◆ **Aim of the task**: Please reproduce the records exactly, leaving out any pictures.

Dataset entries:
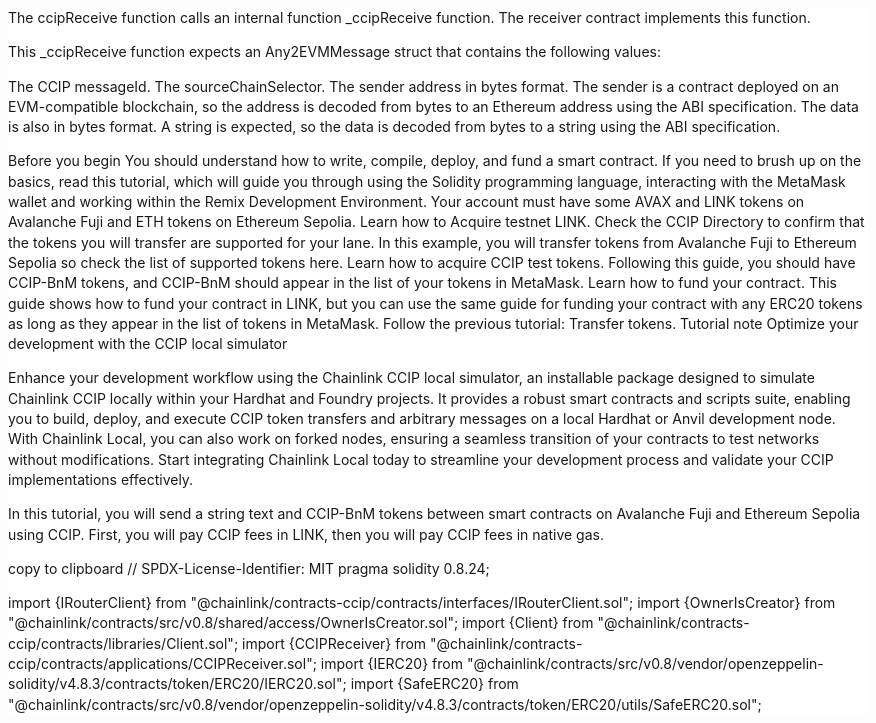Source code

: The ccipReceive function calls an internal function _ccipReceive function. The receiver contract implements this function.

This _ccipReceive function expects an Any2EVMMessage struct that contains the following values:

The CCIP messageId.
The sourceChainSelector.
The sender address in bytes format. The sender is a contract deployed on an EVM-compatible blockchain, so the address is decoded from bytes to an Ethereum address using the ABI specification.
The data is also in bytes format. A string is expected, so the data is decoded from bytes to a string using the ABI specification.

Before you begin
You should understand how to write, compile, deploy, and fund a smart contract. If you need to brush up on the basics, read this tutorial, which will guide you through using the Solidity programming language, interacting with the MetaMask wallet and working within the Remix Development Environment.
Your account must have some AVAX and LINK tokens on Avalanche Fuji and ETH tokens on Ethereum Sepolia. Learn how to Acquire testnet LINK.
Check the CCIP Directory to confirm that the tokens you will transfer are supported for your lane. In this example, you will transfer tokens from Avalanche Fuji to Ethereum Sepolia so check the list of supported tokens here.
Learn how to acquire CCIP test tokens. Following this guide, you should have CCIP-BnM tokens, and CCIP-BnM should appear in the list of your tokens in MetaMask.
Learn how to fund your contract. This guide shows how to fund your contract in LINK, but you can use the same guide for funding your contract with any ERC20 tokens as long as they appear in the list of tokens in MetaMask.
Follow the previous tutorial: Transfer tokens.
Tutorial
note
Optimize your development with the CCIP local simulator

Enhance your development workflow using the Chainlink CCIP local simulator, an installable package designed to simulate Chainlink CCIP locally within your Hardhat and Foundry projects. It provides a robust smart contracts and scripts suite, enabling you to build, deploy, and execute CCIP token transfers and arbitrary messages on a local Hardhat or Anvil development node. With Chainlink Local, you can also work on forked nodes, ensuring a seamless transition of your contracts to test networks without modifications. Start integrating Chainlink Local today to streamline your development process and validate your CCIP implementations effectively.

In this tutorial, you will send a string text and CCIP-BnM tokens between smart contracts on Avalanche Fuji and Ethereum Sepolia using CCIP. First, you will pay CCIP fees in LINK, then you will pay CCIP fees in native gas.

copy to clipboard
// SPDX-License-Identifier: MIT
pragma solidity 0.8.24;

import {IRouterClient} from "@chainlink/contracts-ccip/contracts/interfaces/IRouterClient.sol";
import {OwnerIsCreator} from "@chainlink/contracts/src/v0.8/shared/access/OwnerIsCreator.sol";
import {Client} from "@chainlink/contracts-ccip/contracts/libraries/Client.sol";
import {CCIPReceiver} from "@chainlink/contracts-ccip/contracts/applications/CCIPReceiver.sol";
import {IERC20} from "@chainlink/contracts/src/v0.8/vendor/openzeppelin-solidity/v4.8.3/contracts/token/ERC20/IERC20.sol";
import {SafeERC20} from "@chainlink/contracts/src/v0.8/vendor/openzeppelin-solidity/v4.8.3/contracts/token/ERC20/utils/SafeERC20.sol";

◆ **Exercise result**:
Source code

: The ccipReceive function calls an internal function _ccipReceive function. The receiver contract implements this function.

This _ccipReceive function expects an Any2EVMMessage struct that contains the following values:

The CCIP messageId.
The sourceChainSelector.
The sender address in bytes format. The sender is a contract deployed on an EVM-compatible blockchain, so the address is decoded from bytes to an Ethereum address using the ABI specification.
The data is also in bytes format. A string is expected, so the data is decoded from bytes to a string using the ABI specification.

Before you begin
You should understand how to write, compile, deploy, and fund a smart contract. If you need to brush up on the basics, read this tutorial, which will guide you through using the Solidity programming language, interacting with the MetaMask wallet and working within the Remix Development Environment.
Your account must have some AVAX and LINK tokens on Avalanche Fuji and ETH tokens on Ethereum Sepolia. Learn how to Acquire testnet LINK.
Check the CCIP Directory to confirm that the tokens you will transfer are supported for your lane. In this example, you will transfer tokens from Avalanche Fuji to Ethereum Sepolia so check the list of supported tokens here.
Learn how to acquire CCIP test tokens. Following this guide, you should have CCIP-BnM tokens, and CCIP-BnM should appear in the list of your tokens in MetaMask.
Learn how to fund your contract. This guide shows how to fund your contract in LINK, but you can use the same guide for funding your contract with any ERC20 tokens as long as they appear in the list of tokens in MetaMask.
Follow the previous tutorial: Transfer tokens.
Tutorial
note
Optimize your development with the CCIP local simulator

Enhance your development workflow using the Chainlink CCIP local simulator, an installable package designed to simulate Chainlink CCIP locally within your Hardhat and Foundry projects. It provides a robust smart contracts and scripts suite, enabling you to build, deploy, and execute CCIP token transfers and arbitrary messages on a local Hardhat or Anvil development node. With Chainlink Local, you can also work on forked nodes, ensuring a seamless transition of your contracts to test networks without modifications. Start integrating Chainlink Local today to streamline your development process and validate your CCIP implementations effectively.

In this tutorial, you will send a string text and CCIP-BnM tokens between smart contracts on Avalanche Fuji and Ethereum Sepolia using CCIP. First, you will pay CCIP fees in LINK, then you will pay CCIP fees in native gas.

copy to clipboard
// SPDX-License-Identifier: MIT
pragma solidity 0.8.24;

import {IRouterClient} from "@chainlink/contracts-ccip/contracts/interfaces/IRouterClient.sol";
import {OwnerIsCreator} from "@chainlink/contracts/src/v0.8/shared/access/OwnerIsCreator.sol";
import {Client} from "@chainlink/contracts-ccip/contracts/libraries/Client.sol";
import {CCIPReceiver} from "@chainlink/contracts-ccip/contracts/applications/CCIPReceiver.sol";
import {IERC20} from "@chainlink/contracts/src/v0.8/vendor/openzeppelin-solidity/v4.8.3/contracts/token/ERC20/IERC20.sol";
import {SafeERC20} from "@chainlink/contracts/src/v0.8/vendor/openzeppelin-solidity/v4.8.3/contracts/token/ERC20/utils/SafeERC20.sol";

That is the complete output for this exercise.